From a European perspective, these developments carry strategic weight. The EU’s solar manufacturing ambitions — outlined in the Net-Zero Industry Act — depend on next-generation cell technologies to compete with dominant Asian producers.

AI: Clean Tech’s Greatest Ally — and a Growing Liability

Artificial intelligence is increasingly positioned as an optimisation engine for the energy transition. In the UK, AI is being identified as an untapped tool for demand-side flexibility, helping businesses reduce grid pressure and lower energy costs during peak periods. This kind of intelligent load management is essential as variable renewables make up a larger share of the electricity mix.

Yet the same AI systems driving these efficiencies are also consuming enormous — and rapidly growing — quantities of electricity. Big Tech companies are struggling to reconcile their net-zero commitments with the energy demands of large language models and data centres, with natural gas increasingly back on the table at energy conferences. This tension is not merely a corporate headache: it shapes national grid planning, renewable procurement, and the credibility of green technology pledges worldwide.

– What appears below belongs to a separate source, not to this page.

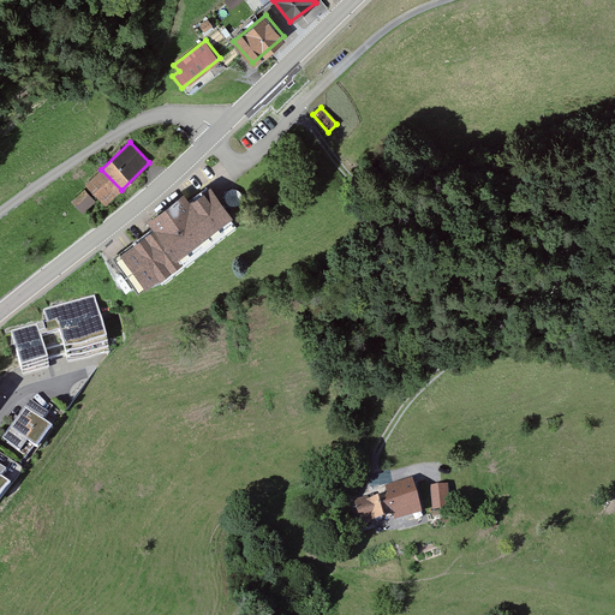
[(106,203),(121,190),(101,169),(87,183),(106,203)]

What This Means for Europe’s Green Transition

The broader policy landscape adds further complexity. The Trump Administration’s decision to pay $1 billion to TotalEnergies to abandon a U.S. offshore wind project signals continued turbulence in transatlantic energy policy — a reminder that the energy transition is not only a technological challenge but a political one. For Europe, which has staked significant industrial and climate policy on offshore wind expansion, such signals reinforce the need for regulatory stability and long-term investment frameworks.

On a more positive note, SAHAM BANK in Morocco has secured €55 million from the EBRD to expand green finance, supporting sustainable projects in a region closely tied to European energy and climate goals. Mediterranean partnerships will be increasingly vital as the EU pursues diversified clean energy supply chains.

Key takeaway: Green technology is advancing on multiple fronts simultaneously — better batteries, more efficient solar, smarter grids — but realising its full potential requires confronting real contradictions, particularly around AI’s energy footprint and the political fragility of clean energy policy. The innovations are ready; the systems around them must catch up.